Chinese vessel Xin Hai Tong loaded with Indonesian coal reached Payra jetty at around 1:30 pm on the day, managing director of Bangladesh-China Power Company Ltd Md Khurshedul Alam told the FE.

He said this power plant will facilitate commissioning of the first 660-MW unit of the power plant.

The Chinese vessel carried around 200,000 tonnes of coal from Indonesian firm PT Bayan Resources Tbk, said Mr Alam.

It set sail for Bangladesh on September 10. The second coal cargo is expected to reach Payra jetty in October.

Officials said the construction work on the $1.98-billion power plant in Patuakhali is going on in full swing.

Around 85 per cent work on the under-construction facility, some 320 kilometres south off Dhaka and close to the proposed Payra seaport, has already been completed.

State-run Power Grid Company of Bangladesh Ltd has been working to complete a 400-kilovolt transmission line by September 30 to ease power evacuation from the plant.

The 1,320-MW Payra power plant would be the first such facility which will run on imported coal.

BCPCL, the project executor, has signed an agreement with the Indonesian supplier to annually import an estimated 4.0 million tonnes of coal for 10 years to operate it.

Coal price has been tagged with the Newcastle international coal price index having a discount of up to 60 per cent depending on the price movement.
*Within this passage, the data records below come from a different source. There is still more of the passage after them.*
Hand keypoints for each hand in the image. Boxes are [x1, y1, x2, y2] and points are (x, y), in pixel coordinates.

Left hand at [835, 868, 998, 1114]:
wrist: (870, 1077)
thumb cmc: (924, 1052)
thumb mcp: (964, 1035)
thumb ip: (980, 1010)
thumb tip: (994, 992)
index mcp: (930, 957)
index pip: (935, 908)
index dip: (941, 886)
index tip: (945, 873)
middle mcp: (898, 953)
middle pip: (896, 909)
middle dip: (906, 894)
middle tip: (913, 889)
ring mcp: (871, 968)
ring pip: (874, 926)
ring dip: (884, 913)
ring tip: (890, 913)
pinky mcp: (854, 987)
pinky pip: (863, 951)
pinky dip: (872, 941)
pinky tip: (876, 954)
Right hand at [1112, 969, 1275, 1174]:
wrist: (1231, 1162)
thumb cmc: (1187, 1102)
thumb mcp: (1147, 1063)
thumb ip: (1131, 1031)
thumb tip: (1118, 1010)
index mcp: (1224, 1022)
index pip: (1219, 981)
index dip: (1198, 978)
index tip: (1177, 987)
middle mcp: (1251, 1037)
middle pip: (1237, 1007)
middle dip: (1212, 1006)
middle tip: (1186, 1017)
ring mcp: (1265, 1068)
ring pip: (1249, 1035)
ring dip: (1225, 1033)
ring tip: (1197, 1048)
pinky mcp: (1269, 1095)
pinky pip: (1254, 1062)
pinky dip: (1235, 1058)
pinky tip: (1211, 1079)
Discount would increase if coal price shoots up globally and it would decrease if the price slides.

Initially, BCPCL will import directly from Indonesia with half-loaded 'Supramax' vessel having the volume of around 20,000 tonnes per cargo, said a BCPCL official.
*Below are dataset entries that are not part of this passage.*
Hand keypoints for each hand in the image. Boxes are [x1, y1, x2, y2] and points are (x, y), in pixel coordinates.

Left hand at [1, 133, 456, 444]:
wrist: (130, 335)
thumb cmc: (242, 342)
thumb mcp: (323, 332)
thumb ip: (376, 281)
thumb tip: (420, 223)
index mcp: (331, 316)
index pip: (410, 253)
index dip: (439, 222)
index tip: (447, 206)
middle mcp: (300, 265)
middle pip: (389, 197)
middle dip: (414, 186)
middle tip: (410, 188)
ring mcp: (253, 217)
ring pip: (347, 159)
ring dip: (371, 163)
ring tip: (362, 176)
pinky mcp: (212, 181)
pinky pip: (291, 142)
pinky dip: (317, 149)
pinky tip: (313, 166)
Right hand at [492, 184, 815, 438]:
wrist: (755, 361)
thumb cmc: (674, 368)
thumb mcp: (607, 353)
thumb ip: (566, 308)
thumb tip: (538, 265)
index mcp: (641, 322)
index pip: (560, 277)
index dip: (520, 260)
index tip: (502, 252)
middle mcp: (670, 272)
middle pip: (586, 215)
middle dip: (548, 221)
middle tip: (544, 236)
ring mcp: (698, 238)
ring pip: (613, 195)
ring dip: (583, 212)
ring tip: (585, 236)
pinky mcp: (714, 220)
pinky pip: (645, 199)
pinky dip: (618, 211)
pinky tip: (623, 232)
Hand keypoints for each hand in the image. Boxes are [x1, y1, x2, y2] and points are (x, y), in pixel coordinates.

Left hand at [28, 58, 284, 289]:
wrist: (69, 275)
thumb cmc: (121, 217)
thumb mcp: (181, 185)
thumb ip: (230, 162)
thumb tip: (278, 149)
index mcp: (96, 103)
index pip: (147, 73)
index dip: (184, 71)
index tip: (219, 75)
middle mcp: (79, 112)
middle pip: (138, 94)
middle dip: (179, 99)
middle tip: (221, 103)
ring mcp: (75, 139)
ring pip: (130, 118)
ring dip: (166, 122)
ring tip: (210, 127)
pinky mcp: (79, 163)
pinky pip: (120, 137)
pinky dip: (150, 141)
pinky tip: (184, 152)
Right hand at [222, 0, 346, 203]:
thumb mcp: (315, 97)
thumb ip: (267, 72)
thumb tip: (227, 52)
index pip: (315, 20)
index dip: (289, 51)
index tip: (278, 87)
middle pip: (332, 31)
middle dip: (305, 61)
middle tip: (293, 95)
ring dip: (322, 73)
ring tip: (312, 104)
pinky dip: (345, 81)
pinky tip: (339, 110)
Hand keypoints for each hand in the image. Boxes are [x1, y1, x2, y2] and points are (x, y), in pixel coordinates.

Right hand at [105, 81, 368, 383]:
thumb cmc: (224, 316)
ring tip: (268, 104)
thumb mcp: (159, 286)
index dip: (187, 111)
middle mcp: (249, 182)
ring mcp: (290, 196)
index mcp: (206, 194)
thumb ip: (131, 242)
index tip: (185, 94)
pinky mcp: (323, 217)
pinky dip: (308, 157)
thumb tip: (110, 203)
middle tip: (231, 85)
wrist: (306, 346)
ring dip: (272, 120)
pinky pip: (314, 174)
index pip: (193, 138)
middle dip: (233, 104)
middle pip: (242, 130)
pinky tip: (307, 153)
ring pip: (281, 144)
After successful construction of transhipment facility in the Andaman, mother cargo vessel would be able to carry coal for the power plant, he added.

The first unit having 660-MW capacity at the power plant would go into operation by December 2019 and the second one having the same capacity by June 2020.
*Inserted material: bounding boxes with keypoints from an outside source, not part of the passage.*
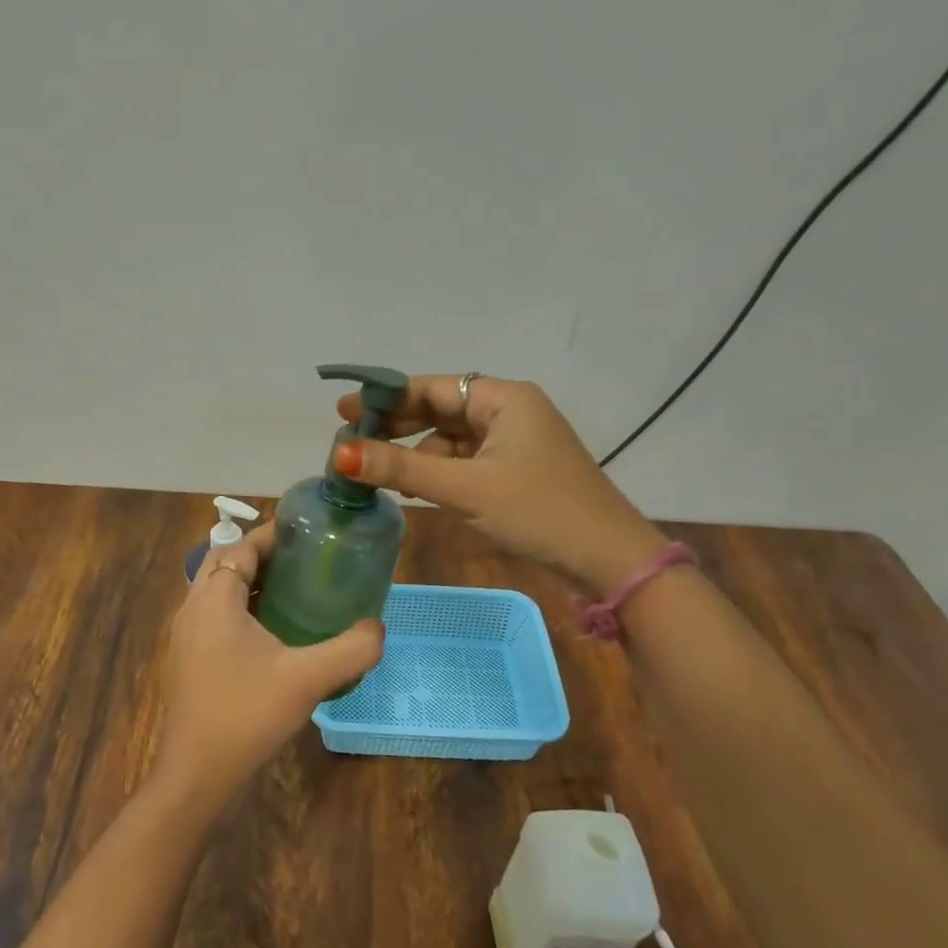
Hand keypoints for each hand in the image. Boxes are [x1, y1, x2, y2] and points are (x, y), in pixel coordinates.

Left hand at [154, 522, 383, 811]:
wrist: (198, 775)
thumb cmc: (247, 715)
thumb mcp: (308, 679)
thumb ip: (351, 650)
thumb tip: (378, 628)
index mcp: (214, 601)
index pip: (238, 547)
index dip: (270, 535)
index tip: (306, 532)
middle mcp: (192, 610)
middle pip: (223, 563)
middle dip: (260, 555)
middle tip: (303, 560)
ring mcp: (185, 637)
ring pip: (216, 591)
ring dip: (249, 582)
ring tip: (293, 589)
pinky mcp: (188, 660)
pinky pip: (214, 617)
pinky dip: (240, 609)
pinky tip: (273, 633)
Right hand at [333, 374, 665, 593]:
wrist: (607, 559)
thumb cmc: (538, 512)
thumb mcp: (465, 488)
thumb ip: (402, 469)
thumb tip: (339, 454)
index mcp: (504, 399)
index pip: (433, 388)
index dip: (386, 399)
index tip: (344, 413)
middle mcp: (510, 411)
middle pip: (441, 410)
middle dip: (397, 426)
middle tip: (350, 441)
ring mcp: (516, 442)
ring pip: (452, 438)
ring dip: (417, 453)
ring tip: (377, 472)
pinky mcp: (518, 470)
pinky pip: (467, 461)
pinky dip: (439, 471)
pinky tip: (415, 488)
Some 13,000 tonnes of coal will be required per day to run the plant with full capacity.

It will use the best coal and apply ultra-supercritical technology with minimal environmental impacts, said a senior official of power division under the power, energy and mineral resources ministry.

BCPCL is a 50-50 joint venture between Bangladesh's NWPGCL and China National Machinery Import and Export Corporation (CMC).

BCPCL has been supplying 20 per cent equity to implement the project and the remaining 80 per cent is being sourced as loan from Exim Bank of China.

Bangladesh has issued a $1.0-billion worth of state guarantee in favour of the Chinese loan to this end.

It has allocated 998.77 acres of land to NWPGCL for the project on a turnkey basis by using eco-friendly ultra-supercritical technology.

The country started importing a huge quantity of hard black mineral to run the coal-fired power plant only due to non-availability of local coal.

It has five coal mines but extracts coal only from Barapukuria mine in Dinajpur, utilising the underground coal-mining method.

Barapukuria Coal Mining Company Ltd (BCMCL) annually extracts around 1.0 million tonnes, most of which is consumed by the nearby Barapukuria thermal power plant.

According to the power system master plan, officials said, the government expects to generate around 50 per cent of the local overall electricity from coal.

As planned, the government will have to generate around 12,000 megawatt of electricity from coal by 2024 while 20,000 MW by 2030 and 30,000 MW by 2041.

But the country has only three coal-fired plants having the total generation capacity of only 524 MW.

Currently, the government has been working on three major power generation hubs at Payra in Patuakhali, Maheshkhali and Matarbari in Cox's Bazar where several big import-based coal-fired power plants will be built.

The construction work on a 1,320 MW coal-fired power plant at Rampal in Bagerhat is also going on in full swing.